Fun fact: current governmental situation has been dubbed `Geringonça` (something akin to a Rube Goldberg machine) due to its complicated and convoluted structure.


“Contraption” roughly captures the spirit of it


> As a side note, in my opinion, this is a result of our current governmental situation, which is unprecedented: the center-right party won a relative majority, but the center-left party got the Communist Party and the Left-Bloc (an anti-capitalist left-wing party but without just a single guiding ideology) to support it in Parliament and allow it to form government.

In Portugal? It seems to be a pretty common result in central and northern europe, it's also the result of the very recent NZ elections (the right-wing Nationals got 44.45%, Labour 36.89, NZ First 7.2% and the Greens 10.7%, NZF announced a coalition with Labour with confidence and supply from the Greens).

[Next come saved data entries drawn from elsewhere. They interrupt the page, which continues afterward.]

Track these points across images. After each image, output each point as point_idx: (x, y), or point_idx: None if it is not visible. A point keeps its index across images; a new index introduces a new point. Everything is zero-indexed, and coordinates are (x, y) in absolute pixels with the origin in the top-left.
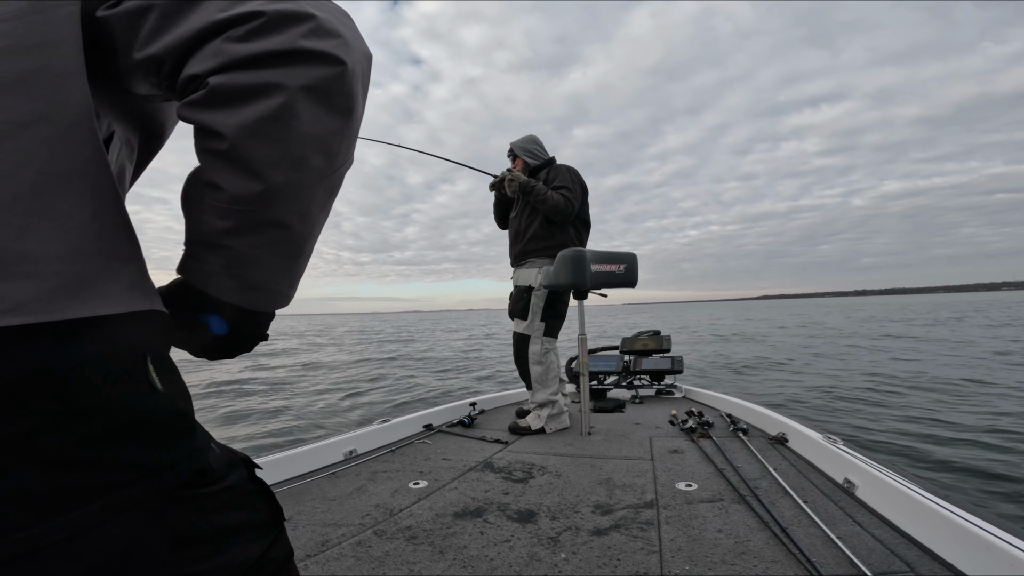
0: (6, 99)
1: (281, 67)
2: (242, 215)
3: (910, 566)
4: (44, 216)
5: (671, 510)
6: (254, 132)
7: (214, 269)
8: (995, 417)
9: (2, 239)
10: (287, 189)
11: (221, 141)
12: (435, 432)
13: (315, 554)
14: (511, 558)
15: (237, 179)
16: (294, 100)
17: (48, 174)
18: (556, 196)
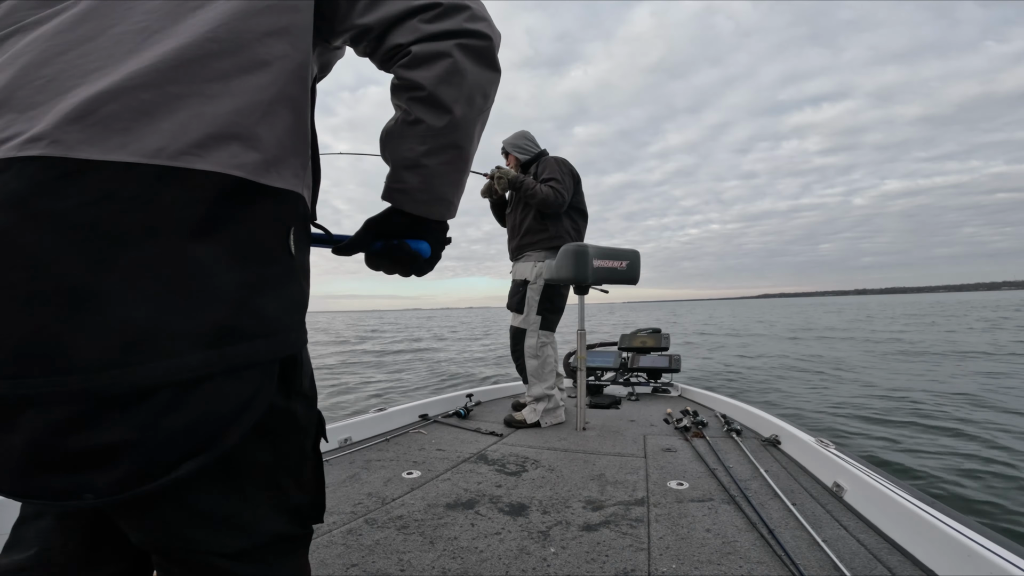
0: (270, 40)
1: (455, 39)
2: (435, 139)
3: (891, 571)
4: (272, 117)
5: (661, 508)
6: (442, 81)
7: (413, 186)
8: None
9: (247, 125)
10: (463, 119)
11: (422, 90)
12: (430, 422)
13: (313, 551)
14: (501, 551)
15: (433, 114)
16: (464, 61)
17: (282, 92)
18: (545, 189)
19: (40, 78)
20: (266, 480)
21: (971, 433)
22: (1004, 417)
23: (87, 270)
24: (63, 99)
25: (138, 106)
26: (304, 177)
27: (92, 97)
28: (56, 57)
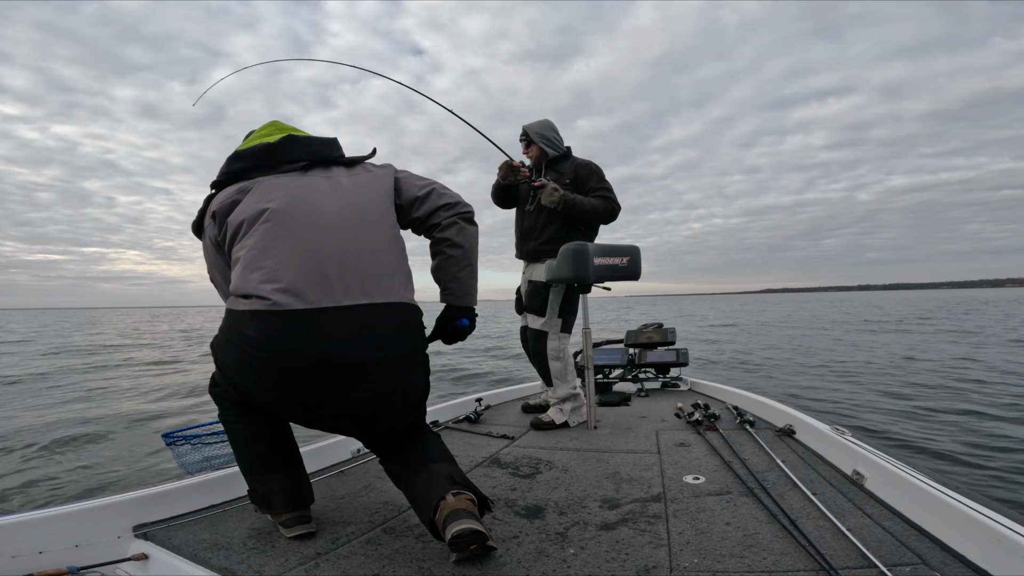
0: (380, 209)
1: (466, 219)
2: (461, 261)
3: (921, 558)
4: (396, 260)
5: (679, 503)
6: (458, 235)
7: (456, 290)
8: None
9: (393, 267)
10: (472, 249)
11: (449, 241)
12: (441, 428)
13: (325, 552)
14: (519, 554)
15: (459, 250)
16: (465, 224)
17: (395, 244)
18: (597, 202)
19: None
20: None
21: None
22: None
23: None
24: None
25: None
26: (414, 294)
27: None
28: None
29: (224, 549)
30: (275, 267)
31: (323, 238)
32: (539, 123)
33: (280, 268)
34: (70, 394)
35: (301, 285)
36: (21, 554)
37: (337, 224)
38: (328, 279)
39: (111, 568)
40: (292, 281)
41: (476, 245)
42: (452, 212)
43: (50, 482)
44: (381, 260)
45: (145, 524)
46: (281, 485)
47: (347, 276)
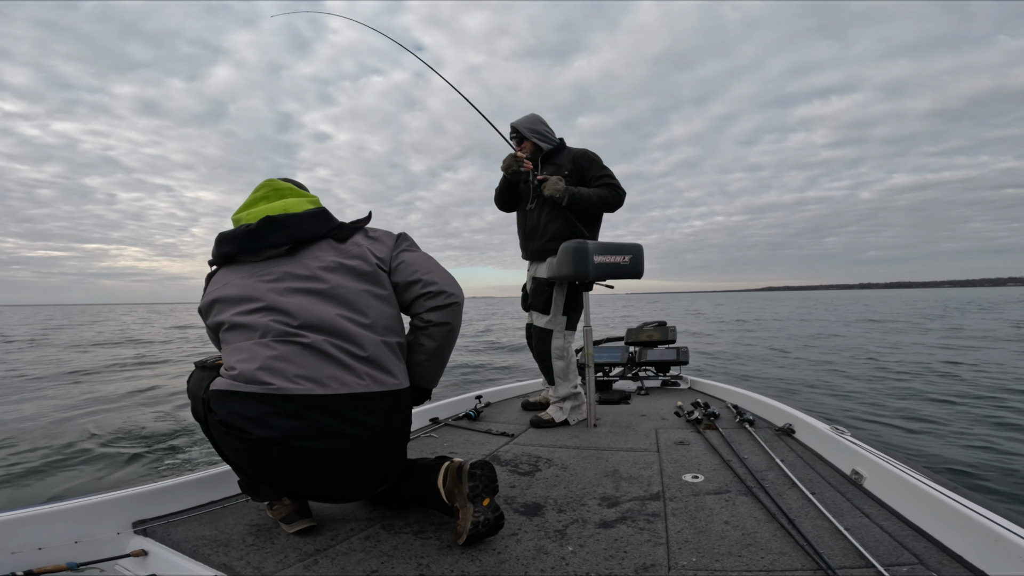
0: (379, 301)
1: (448, 311)
2: (429, 353)
3: (918, 558)
4: (393, 352)
5: (677, 502)
6: (435, 329)
7: (418, 376)
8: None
9: (385, 359)
10: (443, 345)
11: (430, 338)
12: (441, 426)
13: (324, 549)
14: (518, 551)
15: (431, 343)
16: (448, 325)
17: (392, 333)
18: (603, 192)
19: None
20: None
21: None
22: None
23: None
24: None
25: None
26: (407, 377)
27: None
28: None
29: (223, 545)
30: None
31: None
32: (527, 118)
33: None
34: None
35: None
36: (21, 550)
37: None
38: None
39: (110, 564)
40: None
41: (452, 341)
42: (435, 304)
43: (51, 478)
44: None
45: (145, 520)
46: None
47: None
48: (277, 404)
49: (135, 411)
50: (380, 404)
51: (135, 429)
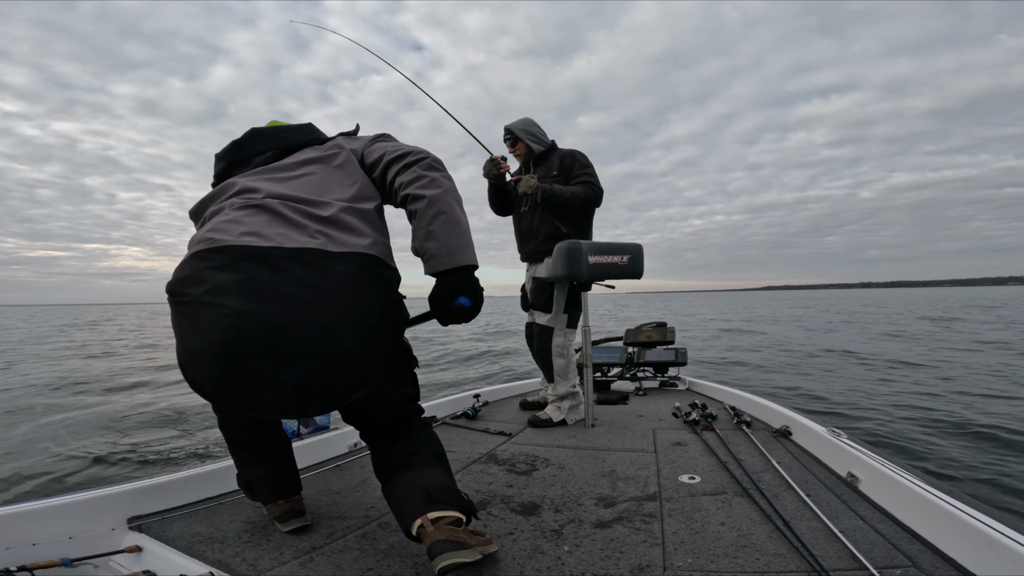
0: (349, 177)
1: (423, 166)
2: (428, 212)
3: (912, 561)
4: (363, 216)
5: (674, 503)
6: (417, 184)
7: (434, 250)
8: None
9: (350, 221)
10: (440, 196)
11: (416, 199)
12: (439, 424)
13: (320, 547)
14: (514, 551)
15: (421, 202)
16: (432, 174)
17: (365, 199)
18: (577, 188)
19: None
20: (394, 380)
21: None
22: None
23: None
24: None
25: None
26: (390, 255)
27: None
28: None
29: (218, 542)
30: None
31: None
32: (522, 121)
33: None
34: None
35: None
36: (15, 545)
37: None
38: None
39: (104, 560)
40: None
41: (447, 193)
42: (401, 164)
43: (46, 474)
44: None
45: (140, 516)
46: (264, 474)
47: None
48: (211, 257)
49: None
50: (337, 267)
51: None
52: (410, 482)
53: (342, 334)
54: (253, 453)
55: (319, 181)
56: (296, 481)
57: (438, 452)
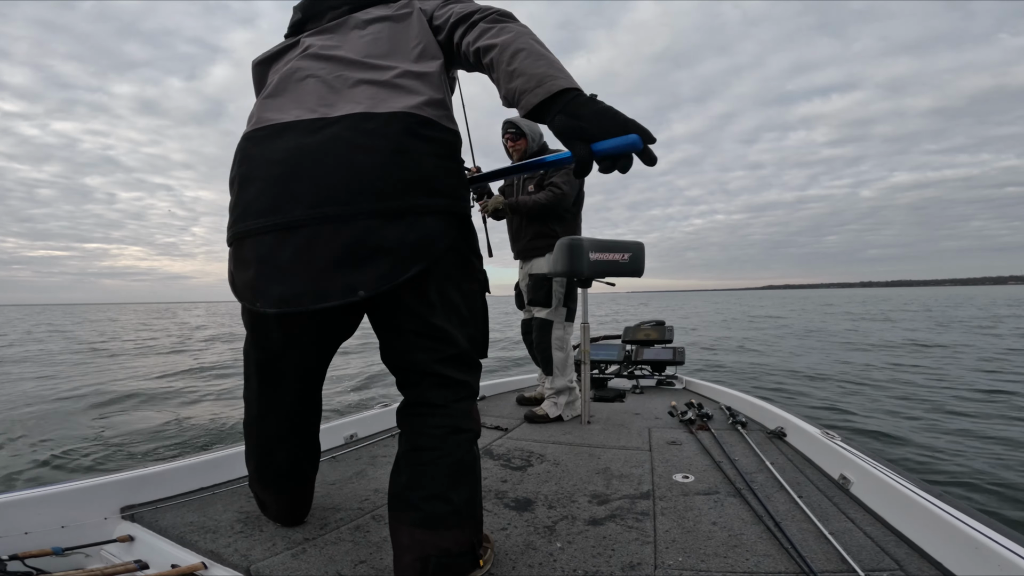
0: (426, 51)
1: (490, 20)
2: (504, 55)
3: (899, 563)
4: (419, 77)
5: (667, 501)
6: (487, 35)
7: (521, 86)
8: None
9: (414, 88)
10: (512, 40)
11: (488, 50)
12: None
13: (313, 538)
14: (507, 546)
15: (493, 51)
16: (502, 23)
17: (429, 74)
18: (540, 196)
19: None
20: (454, 303)
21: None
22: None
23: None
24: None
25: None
26: (450, 113)
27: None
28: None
29: (211, 532)
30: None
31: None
32: (523, 118)
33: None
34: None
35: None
36: (6, 534)
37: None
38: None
39: (96, 549)
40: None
41: (521, 34)
42: (467, 24)
43: (41, 465)
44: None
45: (132, 506)
46: (275, 500)
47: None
48: (255, 139)
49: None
50: (378, 126)
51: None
52: (412, 539)
53: (381, 193)
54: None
55: (384, 42)
56: (308, 507)
57: (459, 489)
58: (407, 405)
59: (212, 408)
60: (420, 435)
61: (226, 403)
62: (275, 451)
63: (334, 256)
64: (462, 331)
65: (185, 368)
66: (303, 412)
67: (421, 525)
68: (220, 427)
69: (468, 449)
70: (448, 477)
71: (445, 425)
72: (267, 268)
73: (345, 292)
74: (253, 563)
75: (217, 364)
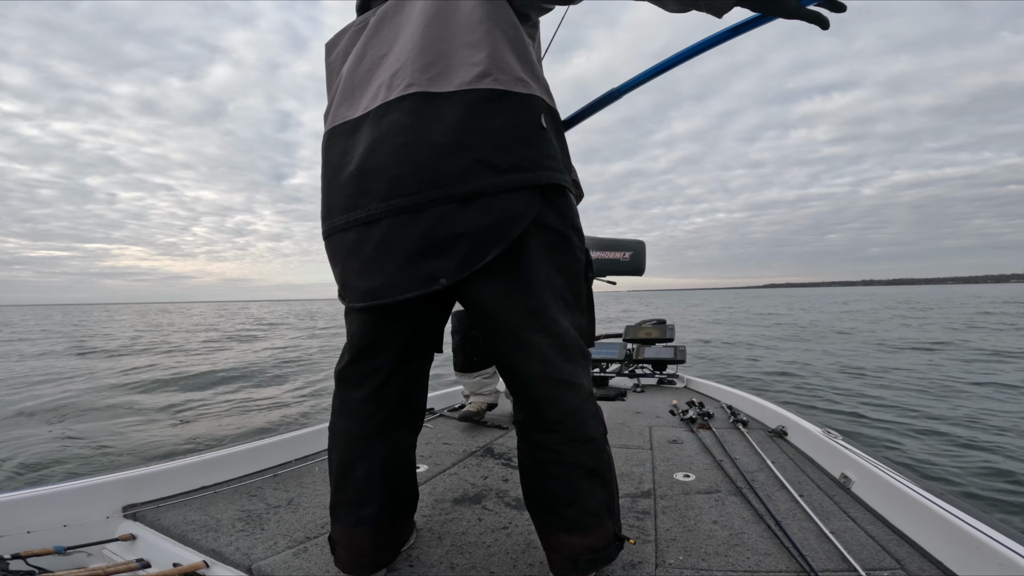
0: (473, 13)
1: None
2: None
3: (900, 563)
4: (496, 50)
5: (668, 500)
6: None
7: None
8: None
9: (478, 61)
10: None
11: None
12: (436, 416)
13: (315, 536)
14: (508, 545)
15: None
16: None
17: (509, 29)
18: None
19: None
20: (555, 286)
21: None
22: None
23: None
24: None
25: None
26: (543, 84)
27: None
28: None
29: (213, 531)
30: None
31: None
32: None
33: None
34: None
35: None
36: (8, 533)
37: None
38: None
39: (98, 548)
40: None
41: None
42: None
43: (42, 464)
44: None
45: (134, 504)
46: (352, 540)
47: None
48: (333, 136)
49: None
50: (443, 106)
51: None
52: (561, 542)
53: (448, 177)
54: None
55: (444, 11)
56: (396, 549)
57: (598, 470)
58: (524, 420)
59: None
60: (544, 450)
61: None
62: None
63: (413, 246)
64: (566, 317)
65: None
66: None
67: (566, 530)
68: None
69: (598, 455)
70: (583, 485)
71: (570, 439)
72: (353, 263)
73: (427, 281)
74: (255, 562)
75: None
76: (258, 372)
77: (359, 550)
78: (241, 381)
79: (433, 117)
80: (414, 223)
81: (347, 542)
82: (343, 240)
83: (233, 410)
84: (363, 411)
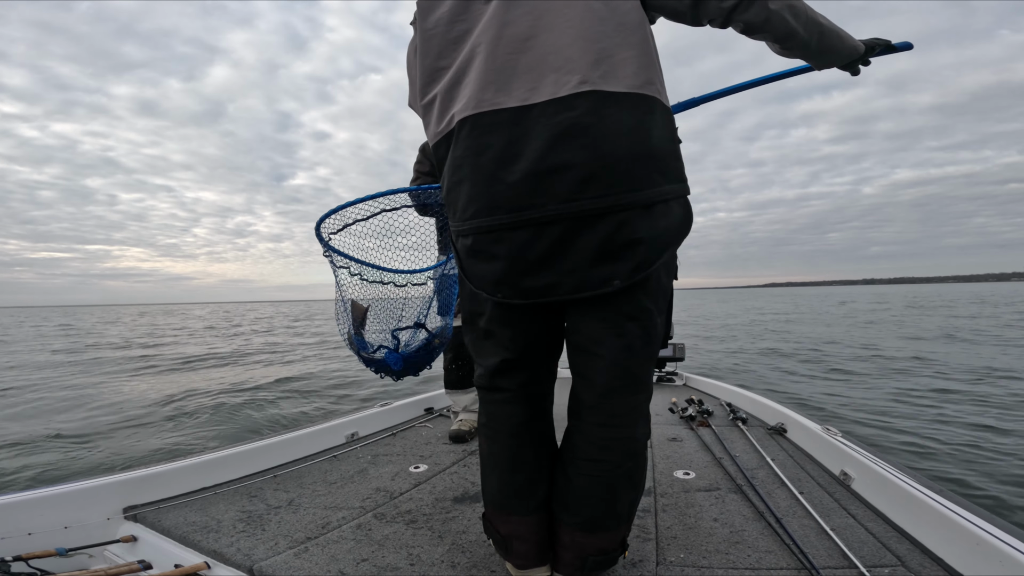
0: (630, 14)
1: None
2: (780, 32)
3: (900, 560)
4: (626, 40)
5: (668, 498)
6: (751, 10)
7: (811, 42)
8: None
9: (636, 61)
10: (784, 14)
11: (758, 30)
12: (436, 415)
13: (315, 536)
14: None
15: (763, 34)
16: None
17: (653, 38)
18: None
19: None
20: (666, 290)
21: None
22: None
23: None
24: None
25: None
26: (661, 89)
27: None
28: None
29: (214, 532)
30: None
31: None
32: None
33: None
34: None
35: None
36: (10, 535)
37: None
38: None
39: (99, 550)
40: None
41: (789, 9)
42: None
43: (45, 465)
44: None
45: (135, 506)
46: (532, 529)
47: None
48: (462, 130)
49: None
50: (618, 109)
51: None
52: (573, 539)
53: (629, 182)
54: (533, 489)
55: (611, 8)
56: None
57: (627, 475)
58: (582, 409)
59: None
60: (592, 446)
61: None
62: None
63: (592, 249)
64: (663, 318)
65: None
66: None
67: (581, 528)
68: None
69: (637, 459)
70: (616, 486)
71: (620, 437)
72: (519, 263)
73: (601, 283)
74: (256, 562)
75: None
76: (259, 372)
77: (542, 538)
78: (241, 384)
79: (612, 118)
80: (596, 226)
81: (525, 533)
82: (508, 238)
83: (233, 410)
84: (521, 405)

Yes, in Portugal. We're a pretty young democracy for an European country, and historically there was a lot of bad blood between the left-wing parties.


When you say "relative majority", do you mean a plurality (50% or less, so not a majority, but more than any other party), or is this situation more complicated than it seems?


It's a plurality. "Relative majority" is a direct translation from the Portuguese expression "maioria relativa" .


Curiously, I actually searched for the term rather than directly translate. Seems it's (at least somewhat) used in the UK, even if not in the US.


The right wing party (actually a coalition of 2 right wing "mainstream" parties) was the most voted party but fell way short of a majority (they control 102 seats out of 230) and failed to get parliamentary support.